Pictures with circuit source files
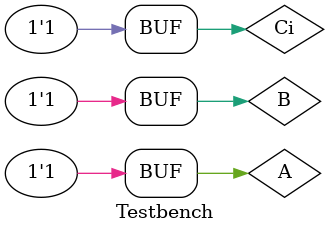
<source format=v>
`timescale 1ns / 1ps


module Testbench;

	// Inputs
	reg A;
	reg B;
	reg Ci;

	// Outputs
	wire S;
	wire Co;

	// Instantiate the Unit Under Test (UUT)
	Sumador uut (
		.A(A), 
		.B(B), 
		.Ci(Ci), 
		.S(S), 
		.Co(Co)
	);

	initial begin
		A = 0;
		B = 0;
		Ci = 0;
		#100;
		A = 1;
		B = 0;
		Ci = 0;
		#100;
		A = 0;
		B = 1;
		Ci = 0;
		#100;
		A = 1;
		B = 1;
		Ci = 0;
		#100;
		A = 0;
		B = 0;
		Ci = 1;
		#100;
		A = 1;
		B = 0;
		Ci = 1;
		#100;
		A = 0;
		B = 1;
		Ci = 1;
		#100;
		A = 1;
		B = 1;
		Ci = 1;
		#100;
	end
      
endmodule


</source>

DIRECTIONS FOR THIS TASK: Type out the entries again without a single change, and leave the pictures out.

RESULT:
<source format=v>
`timescale 1ns / 1ps


module Testbench;

	// Inputs
	reg A;
	reg B;
	reg Ci;

	// Outputs
	wire S;
	wire Co;

	// Instantiate the Unit Under Test (UUT)
	Sumador uut (
		.A(A), 
		.B(B), 
		.Ci(Ci), 
		.S(S), 
		.Co(Co)
	);

	initial begin
		A = 0;
		B = 0;
		Ci = 0;
		#100;
		A = 1;
		B = 0;
		Ci = 0;
		#100;
		A = 0;
		B = 1;
		Ci = 0;
		#100;
		A = 1;
		B = 1;
		Ci = 0;
		#100;
		A = 0;
		B = 0;
		Ci = 1;
		#100;
		A = 1;
		B = 0;
		Ci = 1;
		#100;
		A = 0;
		B = 1;
		Ci = 1;
		#100;
		A = 1;
		B = 1;
		Ci = 1;
		#100;
	end
      
endmodule


</source>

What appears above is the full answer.